In this paper, we explore how to use topological tools to compare dimension reduction methods. We first make a brief overview of some of the methods often used dimension reduction such as Isometric Feature Mapping, Laplacian Eigenmaps, Fast Independent Component Analysis, Kernel Ridge Regression, t-distributed Stochastic Neighbor Embedding. We then give a brief overview of some topological notions used in topological data analysis, such as, barcodes, persistent homology, and Wasserstein distance.
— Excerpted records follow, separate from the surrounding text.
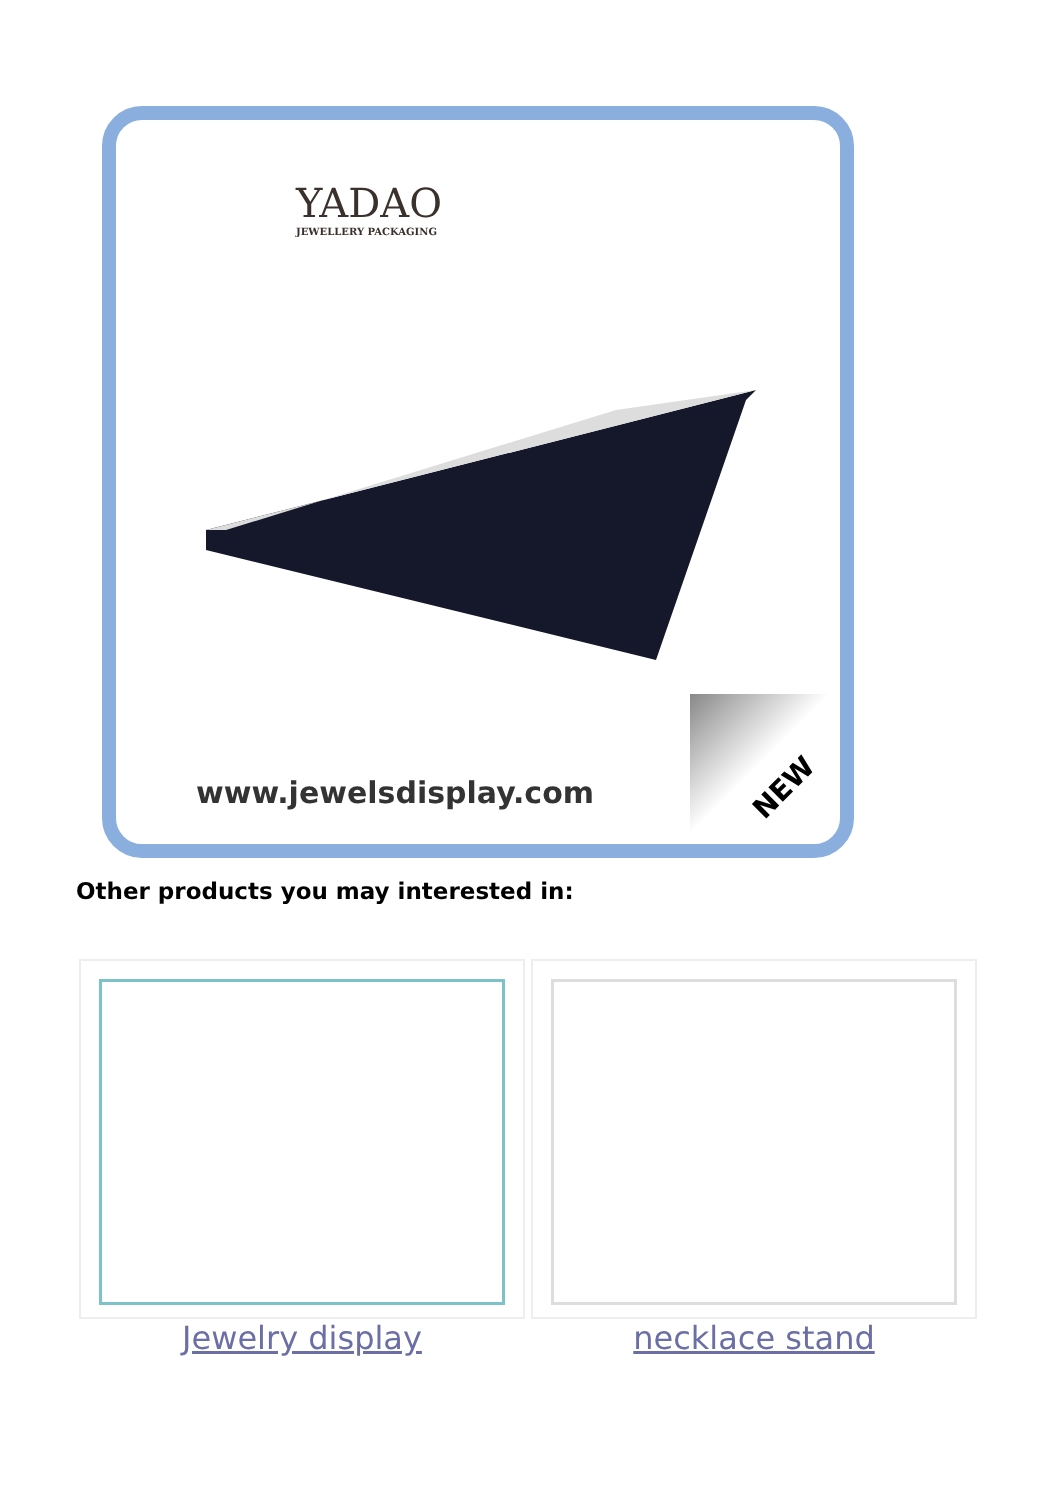YADAO
JEWELLERY PACKAGING
www.jewelsdisplay.com
NEW
Other products you may interested in:
| Jewelry display | necklace stand |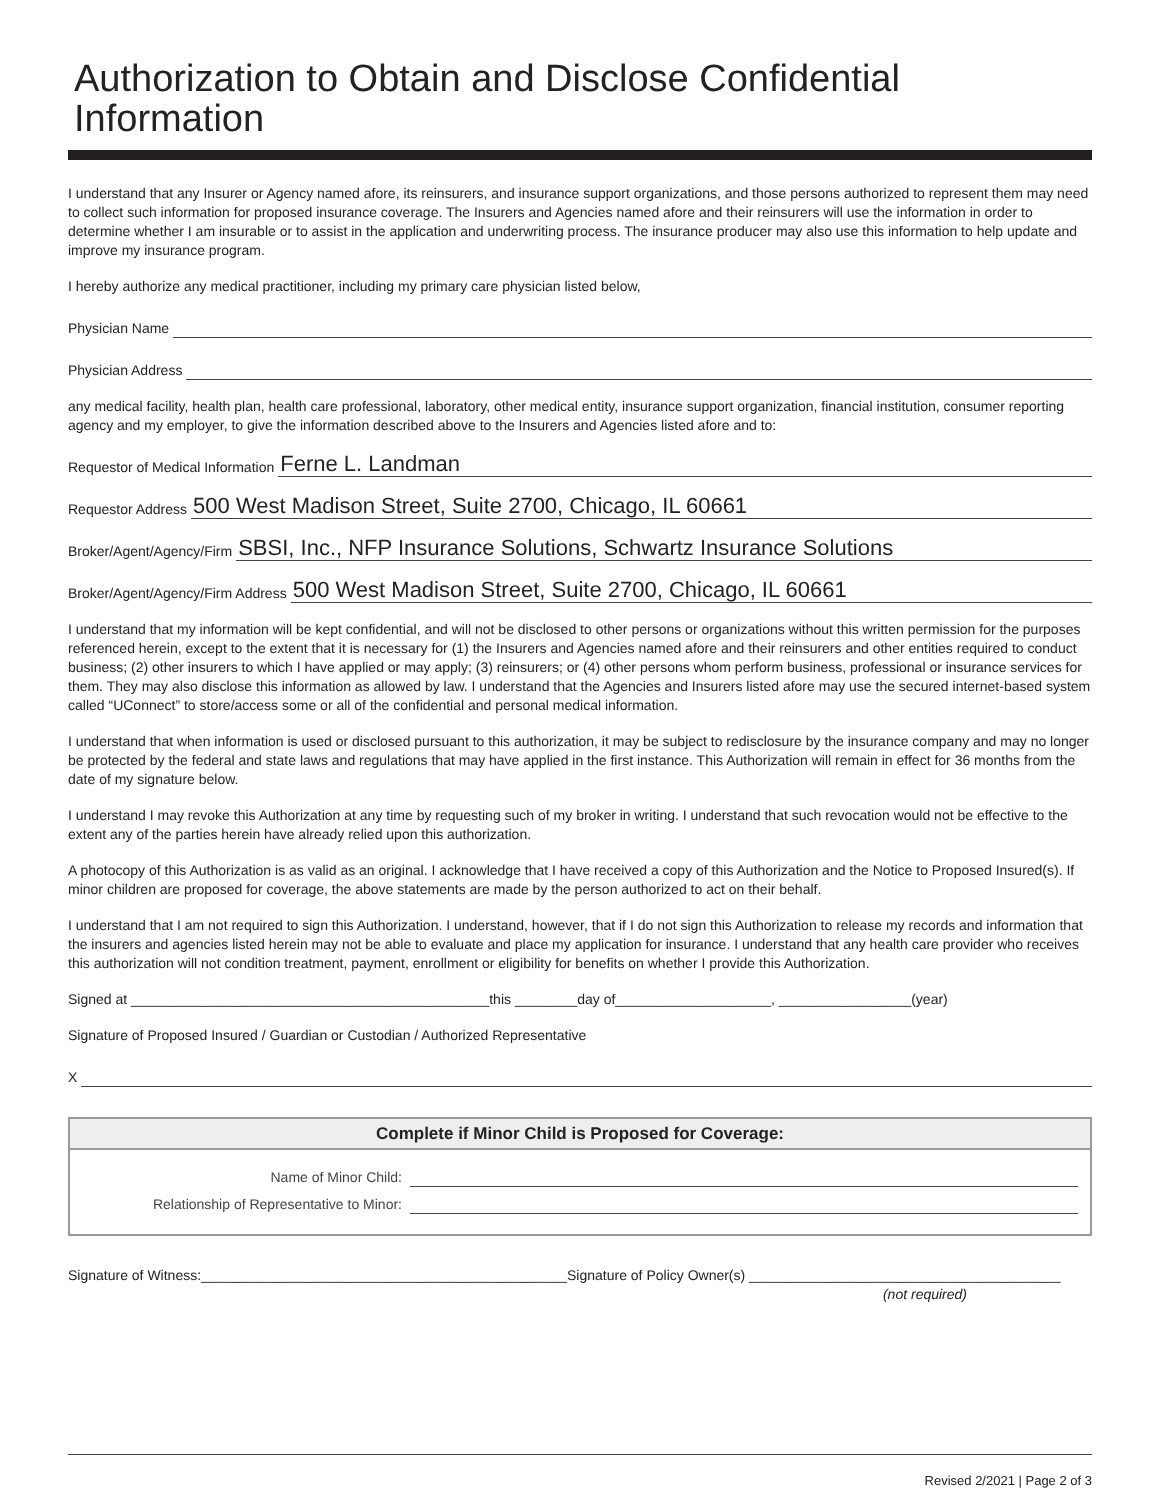Authorization to Obtain and Disclose Confidential Information
I understand that any Insurer or Agency named afore, its reinsurers, and insurance support organizations, and those persons authorized to represent them may need to collect such information for proposed insurance coverage. The Insurers and Agencies named afore and their reinsurers will use the information in order to determine whether I am insurable or to assist in the application and underwriting process. The insurance producer may also use this information to help update and improve my insurance program.
I hereby authorize any medical practitioner, including my primary care physician listed below,
Physician Name
Physician Address
any medical facility, health plan, health care professional, laboratory, other medical entity, insurance support organization, financial institution, consumer reporting agency and my employer, to give the information described above to the Insurers and Agencies listed afore and to:
Requestor of Medical Information Ferne L. Landman
Requestor Address 500 West Madison Street, Suite 2700, Chicago, IL 60661
Broker/Agent/Agency/Firm SBSI, Inc., NFP Insurance Solutions, Schwartz Insurance Solutions
Broker/Agent/Agency/Firm Address 500 West Madison Street, Suite 2700, Chicago, IL 60661
I understand that my information will be kept confidential, and will not be disclosed to other persons or organizations without this written permission for the purposes referenced herein, except to the extent that it is necessary for (1) the Insurers and Agencies named afore and their reinsurers and other entities required to conduct business; (2) other insurers to which I have applied or may apply; (3) reinsurers; or (4) other persons whom perform business, professional or insurance services for them. They may also disclose this information as allowed by law. I understand that the Agencies and Insurers listed afore may use the secured internet-based system called “UConnect” to store/access some or all of the confidential and personal medical information.
I understand that when information is used or disclosed pursuant to this authorization, it may be subject to redisclosure by the insurance company and may no longer be protected by the federal and state laws and regulations that may have applied in the first instance. This Authorization will remain in effect for 36 months from the date of my signature below.
I understand I may revoke this Authorization at any time by requesting such of my broker in writing. I understand that such revocation would not be effective to the extent any of the parties herein have already relied upon this authorization.
A photocopy of this Authorization is as valid as an original. I acknowledge that I have received a copy of this Authorization and the Notice to Proposed Insured(s). If minor children are proposed for coverage, the above statements are made by the person authorized to act on their behalf.
I understand that I am not required to sign this Authorization. I understand, however, that if I do not sign this Authorization to release my records and information that the insurers and agencies listed herein may not be able to evaluate and place my application for insurance. I understand that any health care provider who receives this authorization will not condition treatment, payment, enrollment or eligibility for benefits on whether I provide this Authorization.
Signed at ______________________________________________this ________day of____________________, _________________(year)
Signature of Proposed Insured / Guardian or Custodian / Authorized Representative
X
Complete if Minor Child is Proposed for Coverage:
Name of Minor Child:
Relationship of Representative to Minor:
Signature of Witness:_______________________________________________Signature of Policy Owner(s) ________________________________________
(not required)
Revised 2/2021 | Page 2 of 3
Theoretically, these methods applied on a data set can be interpreted differently. From EEG data embedded into a manifold of high dimension, we apply these methods and we compare them across persistent homologies of dimension 0, 1, and 2, that is, across connected components, tunnels and holes, shells around voids or cavities. We find that from three dimension clouds of points, it is not clear how distinct from each other the methods are, but Wasserstein and Bottleneck distances, topological tests of hypothesis, and various methods show that the methods qualitatively and significantly differ across homologies.
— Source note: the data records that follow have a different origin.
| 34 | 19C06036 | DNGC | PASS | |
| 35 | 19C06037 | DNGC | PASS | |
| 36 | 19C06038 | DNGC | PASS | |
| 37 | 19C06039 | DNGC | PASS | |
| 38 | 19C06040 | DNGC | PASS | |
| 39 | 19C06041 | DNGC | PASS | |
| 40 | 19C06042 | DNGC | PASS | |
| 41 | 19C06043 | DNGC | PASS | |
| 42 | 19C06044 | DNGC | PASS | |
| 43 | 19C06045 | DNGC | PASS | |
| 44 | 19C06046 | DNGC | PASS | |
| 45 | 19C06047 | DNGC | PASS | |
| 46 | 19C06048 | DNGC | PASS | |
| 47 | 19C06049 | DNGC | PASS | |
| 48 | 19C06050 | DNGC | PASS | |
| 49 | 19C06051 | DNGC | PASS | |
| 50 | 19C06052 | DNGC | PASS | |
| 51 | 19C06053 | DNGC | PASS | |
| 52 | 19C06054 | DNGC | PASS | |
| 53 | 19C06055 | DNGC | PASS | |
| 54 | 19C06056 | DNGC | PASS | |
翻译：本文探讨如何利用拓扑工具比较降维方法。首先简要概述几种常用降维方法，包括等距特征映射、拉普拉斯特征映射、快速独立成分分析、核岭回归、t分布随机邻域嵌入。随后简要介绍拓扑数据分析中的若干拓扑概念，如条形码、持续同调及Wasserstein距离。理论上，这些方法应用于数据集时可产生不同的解释。我们将这些方法应用于嵌入高维流形的脑电图数据，并通过0维、1维、2维持续同调（即连通分量、隧道与孔洞、空腔周围壳层）进行比较。研究发现，从三维点云数据来看，各方法间的差异并不明确，但Wasserstein距离、Bottleneck距离、拓扑假设检验及多种方法表明，这些方法在同调维度上存在定性与显著性差异。